Dive deeper into how universal screening fits into a comprehensive assessment system within a data-driven Multi-Tiered System of Support (MTSS).

FAQ

Universal Screening FAQs

Universal screening is the process of gathering academic and social-emotional behavior (SEB) data about all the students in a class, grade, school, or district to identify which students need additional support to meet student learning goals. Teachers use universal screening data to determine student readiness for Tier 1 core instruction and identify students who need additional instruction or intervention. Universal screening is an essential component of an effective multi-tiered system of support (MTSS).

The most common example of universal screening is a computer adaptive test (CAT) which identifies each student’s current instructional level in math or reading. When taking a CAT, each student starts with items at his or her grade level, but then the items adapt based on answers to prior questions. In this way, the assessment identifies each student’s current skill level. This means that students could be administered items at their grade level, above their grade level, and even below their grade level, depending on each individual item response.

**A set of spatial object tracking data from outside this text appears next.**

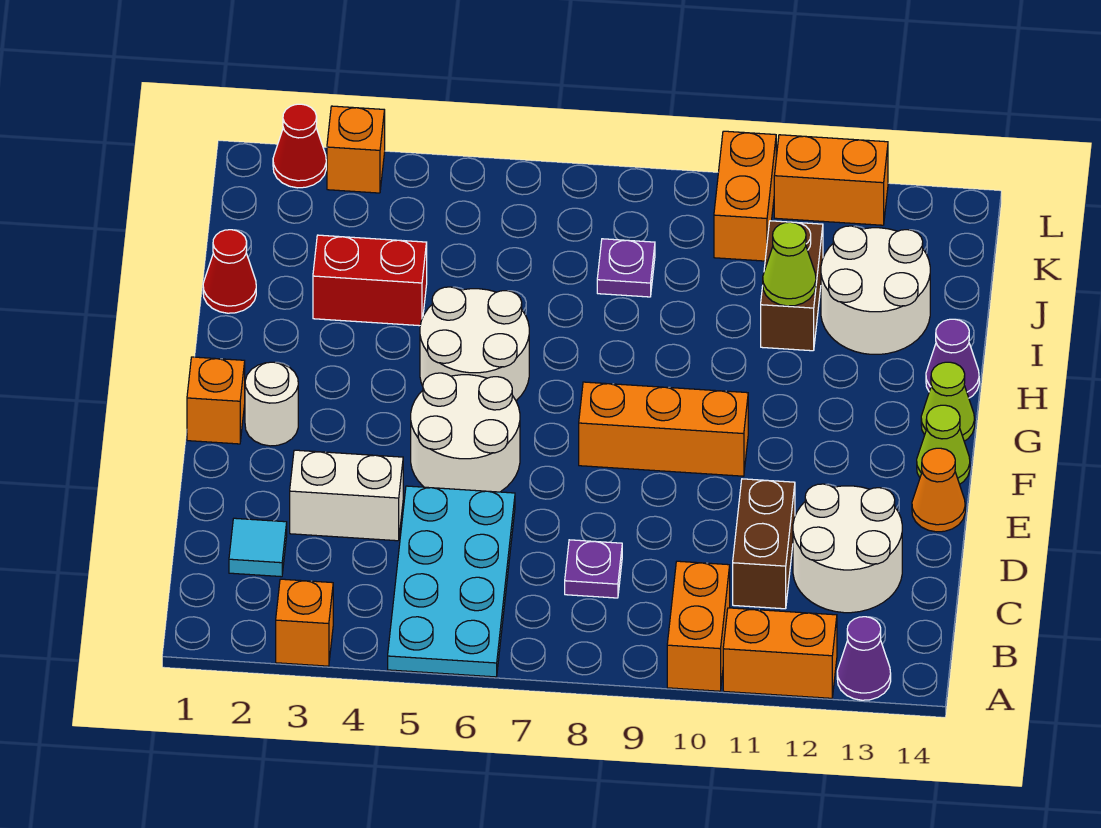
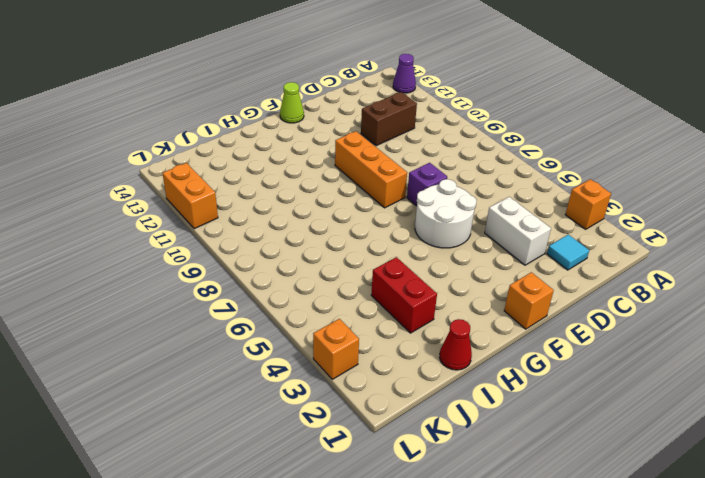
purple 1x1 brick [407,163,447,206] -> none
none -> cyan 2x4 plate [388,486,515,677]
none -> orange 1x2 brick [667,561,730,691]
none -> orange 1x2 brick [723,608,837,698]

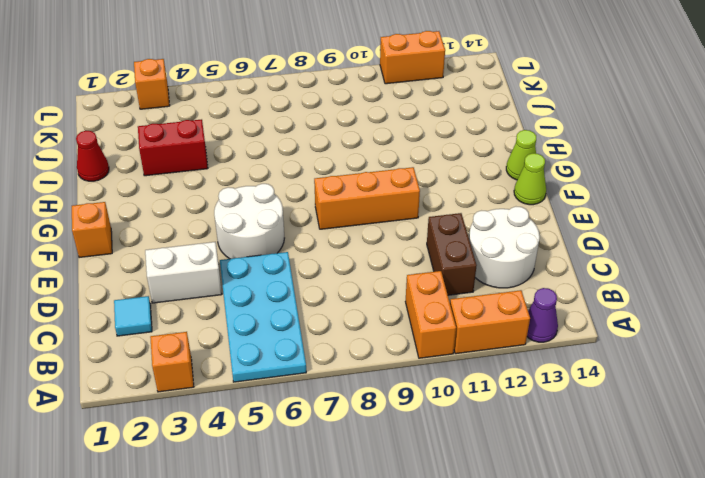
none -> purple 1x1 plate [565,540,622,598]
none -> orange 1x1 cone [912,448,965,532]
none -> white 1x1 round brick [245,362,298,446]

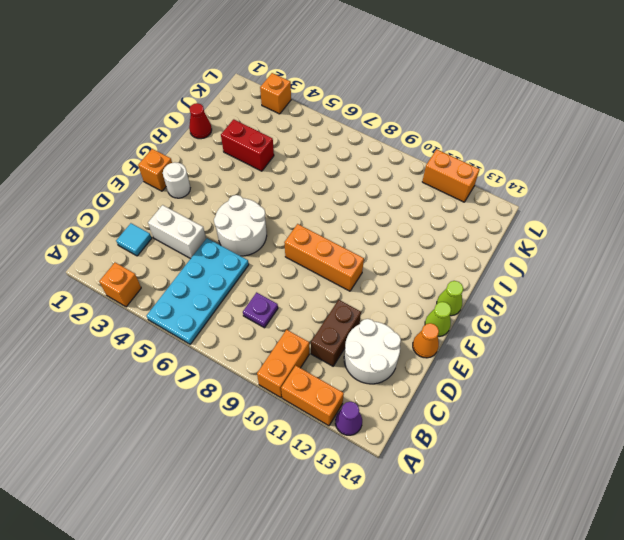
none -> white 2x2 round brick [420,287,529,401]
none -> purple 1x1 cone [926,319,979,398]
none -> brown 1x2 brick [761,221,823,351]

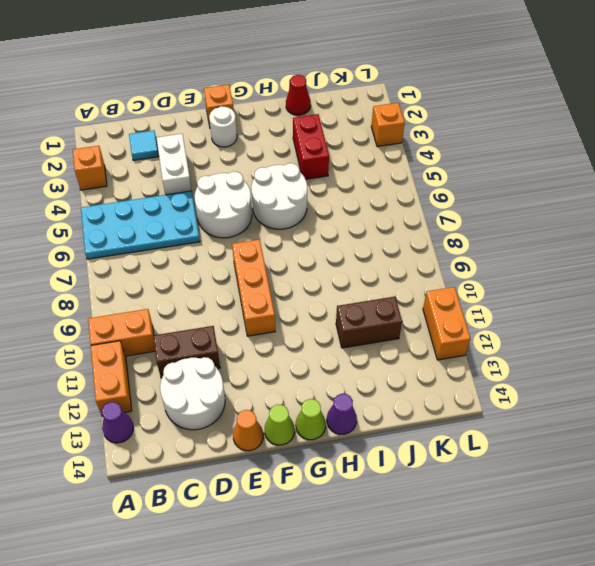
none -> purple 1x1 plate [565,540,622,598]
none -> white 2x2 round brick [821,226,930,354]
none -> purple 1x1 plate [597,239,655,297]

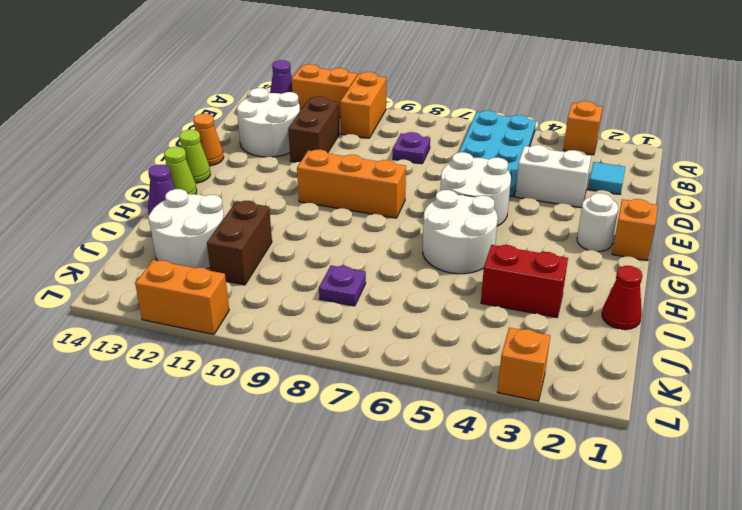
none -> orange 1x2 brick [714,131,776,261]
none -> red 1x1 cone [273,104,326,188]
none -> lime 1x1 cone [763,222,816,306]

Universal screening measures two important things:

  • All students’ current skills as compared to grade level learning goals
  • Individual students who might need additional instruction and if so, what type

Universal screening is a type of formative assessment that provides teachers with information about student readiness for instruction. By conducting screening three times a year, teachers have multiple opportunities to adjust instruction in relation to students’ needs. For students who are lacking key skills, teachers can use screening data alongside other information to determine what type of additional instruction makes sense.

It’s important that screening occurs periodically throughout the school year to regularly assess student performance. In this regard, screening provides formative data that helps teachers adjust instruction during the school year. Students do not always progress at the same rate. For example, students who perform adequately at the fall screening may show decreased growth at the winter screening period, indicating a need for instructional changes. We recommend conducting screening three times per year (fall, winter, and spring) for students in Kindergarten through fifth grade in the areas of math, reading, and social-emotional behavior. In middle school, screenings can be less frequent if other data show adequate student growth. In high school, typically universal screening is conducted only in ninth grade because there are other sources of information that teachers can use to plan instruction.

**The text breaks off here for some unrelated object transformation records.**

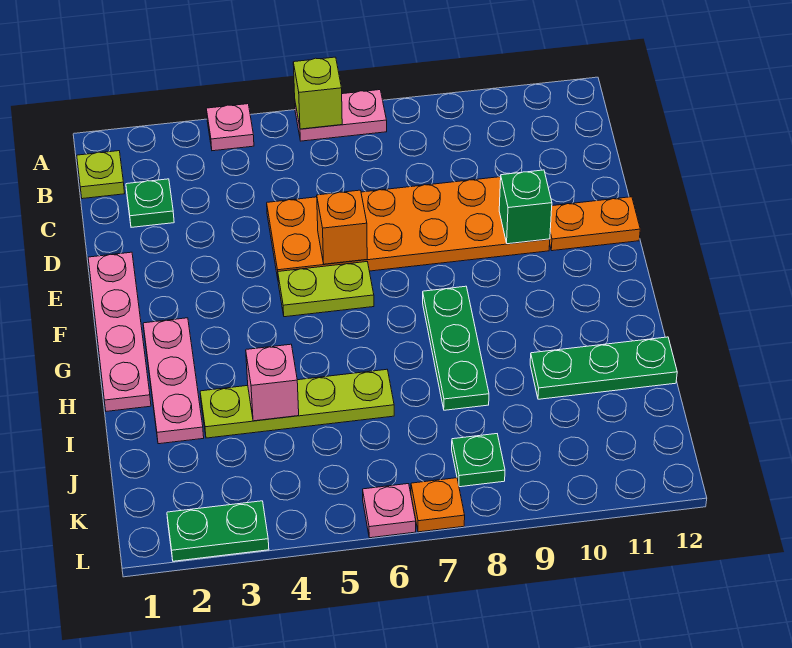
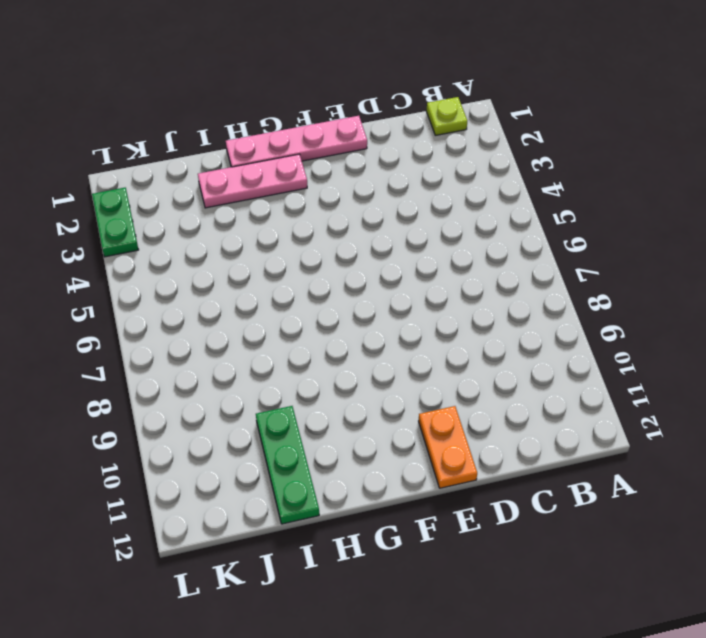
none -> pink 1x1 plate [206,104,254,151]
none -> pink 1x2 plate [295,90,387,141]
none -> green 1x1 plate [126,179,174,227]

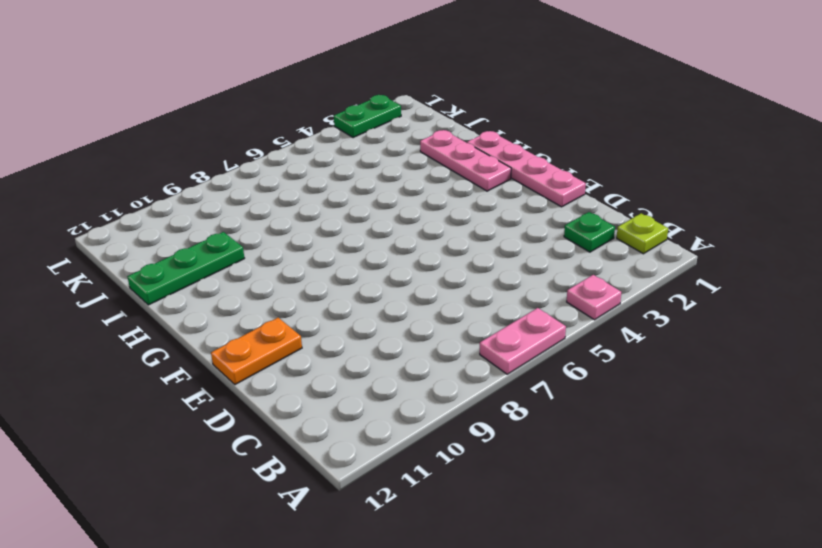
none -> orange 2x6 plate [267,177,550,278]
none -> lime 1x2 plate [278,262,374,317]
none -> green 1x3 plate [423,286,489,410]

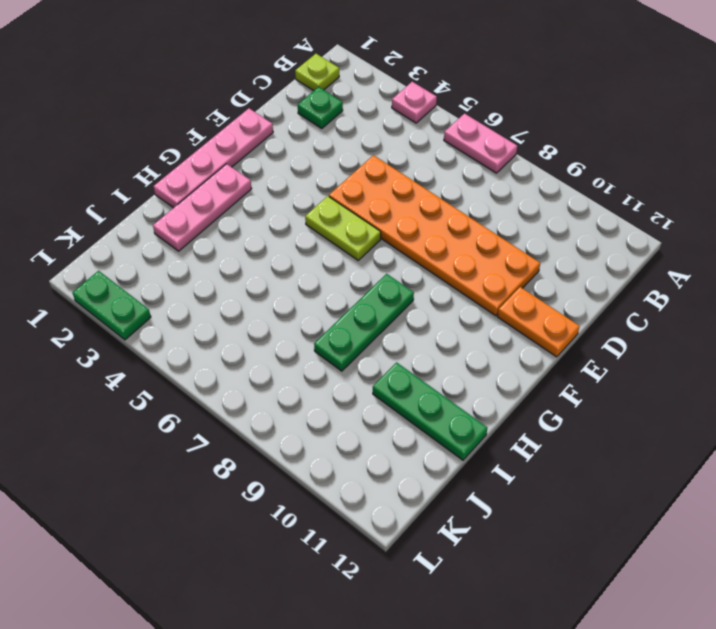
none -> lime 1x4 plate [200,369,394,438]
none -> green 1x1 plate [452,434,505,487]
none -> pink 1x1 plate [363,484,416,538]

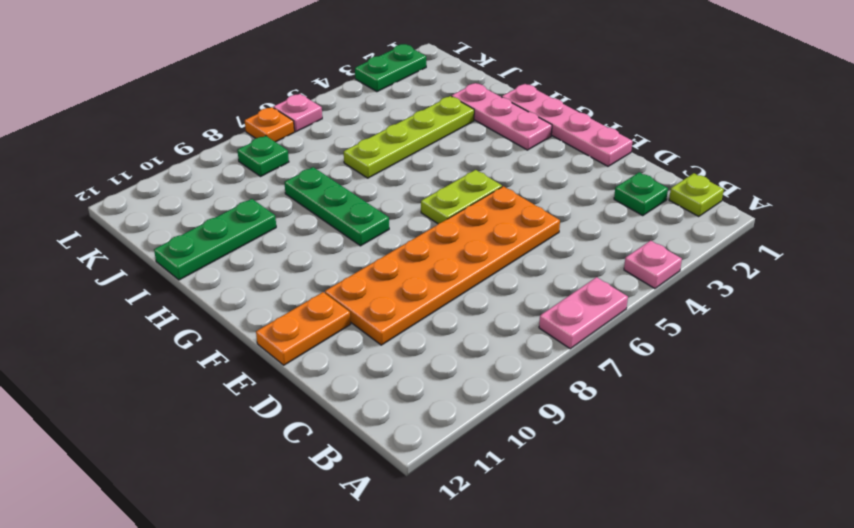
none -> lime 1x1 brick [293,57,342,129]
none -> orange 1x1 brick [317,190,367,264]
none -> green 1x1 brick [499,170,552,244]

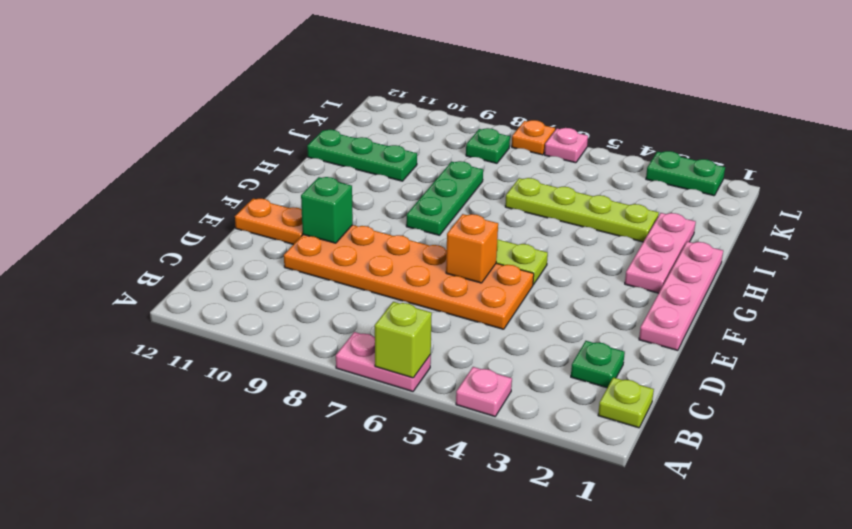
none -> pink 1x1 brick [246,344,299,421]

Teachers can use universal screening data to compare a child's academic and social-emotional behavior (SEB) data with school-based expectations for learning. Universal screening is similar to screenings that physicians conduct routinely. Just as blood pressure or body temperature checks are brief, easy, reliable indicators of overall health, academic and SEB screenings indicate the overall “health” of a school, class, or individual child. For students whose universal screening data indicate academic and social health, no additional steps are needed. For those whose screening scores indicate a problem, the teacher can gather additional information just as a physician does.

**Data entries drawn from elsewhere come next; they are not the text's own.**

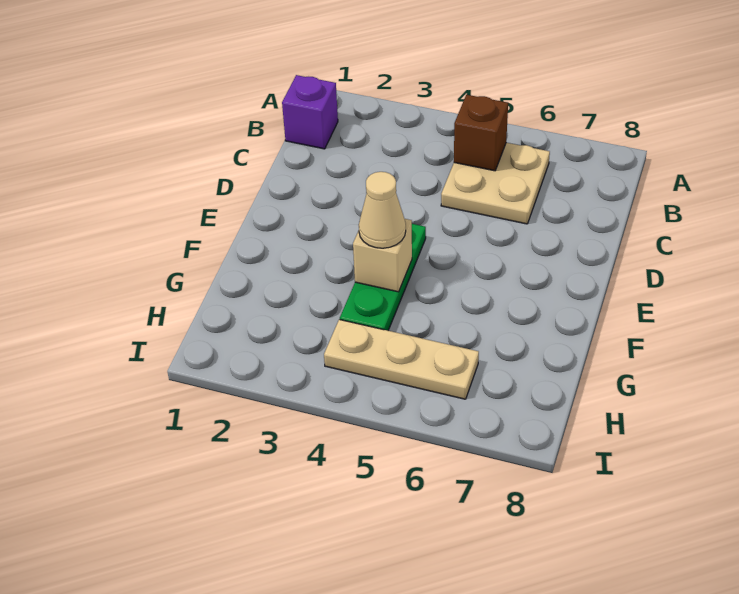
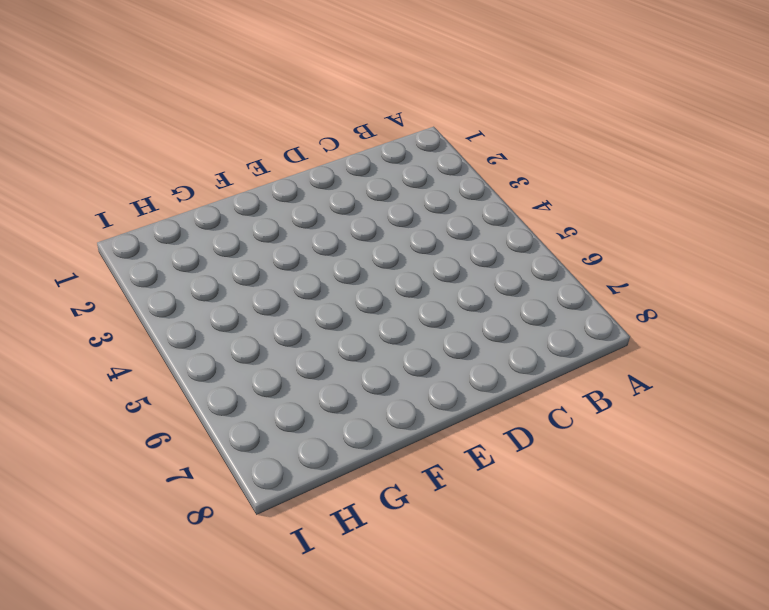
none -> purple 1x1 brick [282,75,338,149]
none -> tan 2x2 plate [441,143,550,224]

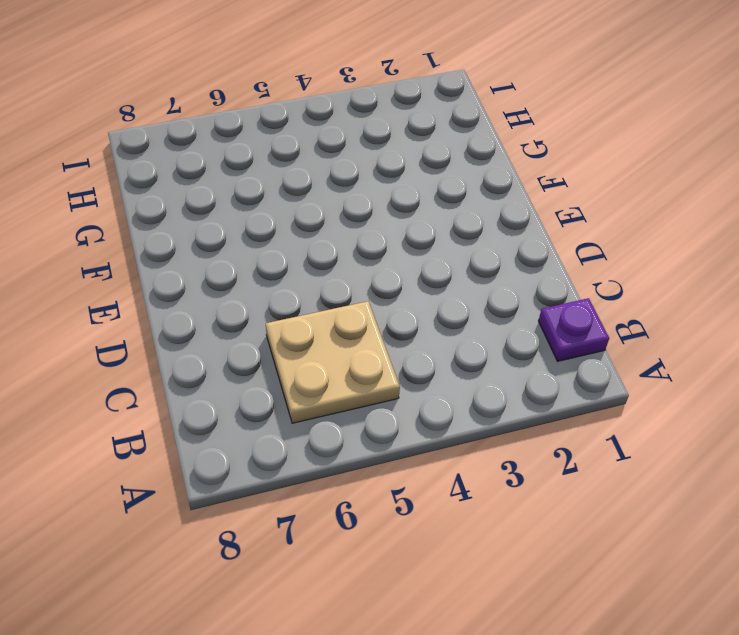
purple 1x1 plate [539,298,609,361] -> purple 1x1 brick [282,75,338,149]
none -> green 1x3 plate [340,224,426,331]
none -> tan 1x3 plate [324,319,479,399]

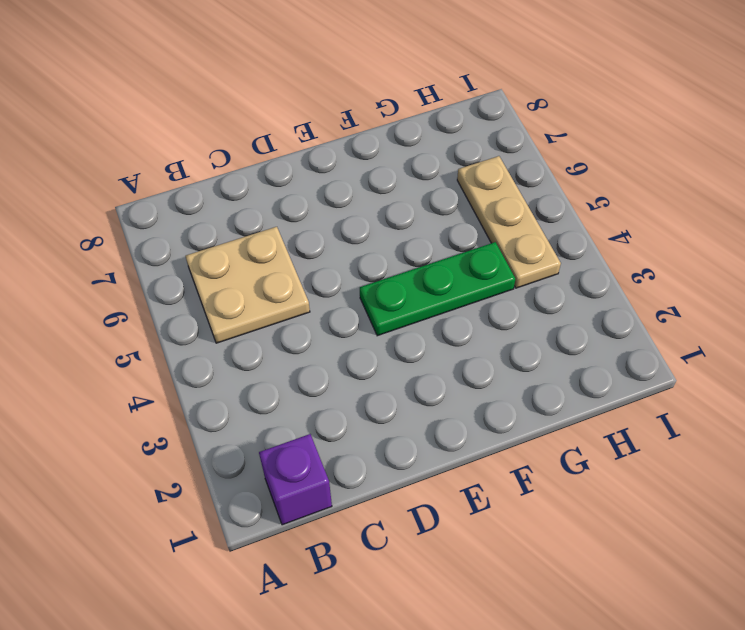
none -> brown 1x1 brick [454,95,508,171]
none -> tan 1x1 brick [353,219,412,292]

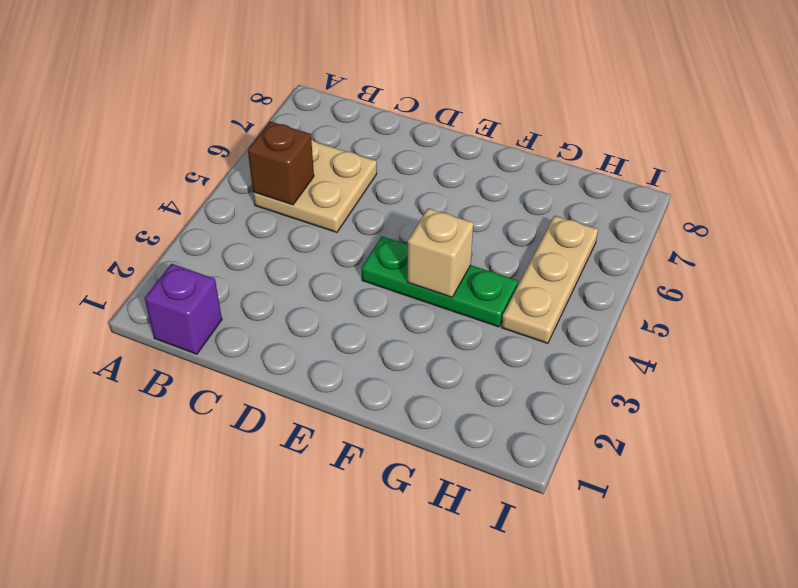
none -> tan 1x1 cone [359,172,406,248]

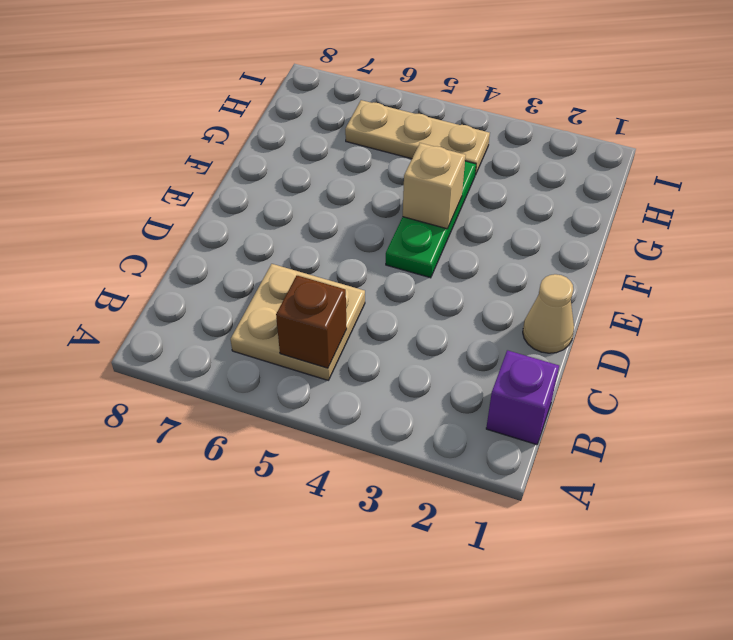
tan 1x1 cone [523,274,574,353] -> tan 1x1 cone moved to [359,172,406,248]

When selecting an assessment tool for use in academic and social-emotional behavior universal screening, educators should be careful to select a tool that is:

  • developed through research and evidence-based;
  • standardized, reliable, and valid;
  • usable and feasible; and
  • appropriate for use in school settings.

Yes, universal screening can be accomplished with remote learning. The primary benefit to conducting universal screening during remote learning is having continuous data about all students for the school year. Such data can help to inform student learning needs when students return to in-person learning. When possible, we recommend using computer-administered assessments during an online session so that the teacher can observe students and answer any questions. Doing so will allow for ongoing data collection with limited effects from a new testing environment, and they are the easiest and most reliable assessments for both students and teachers to use.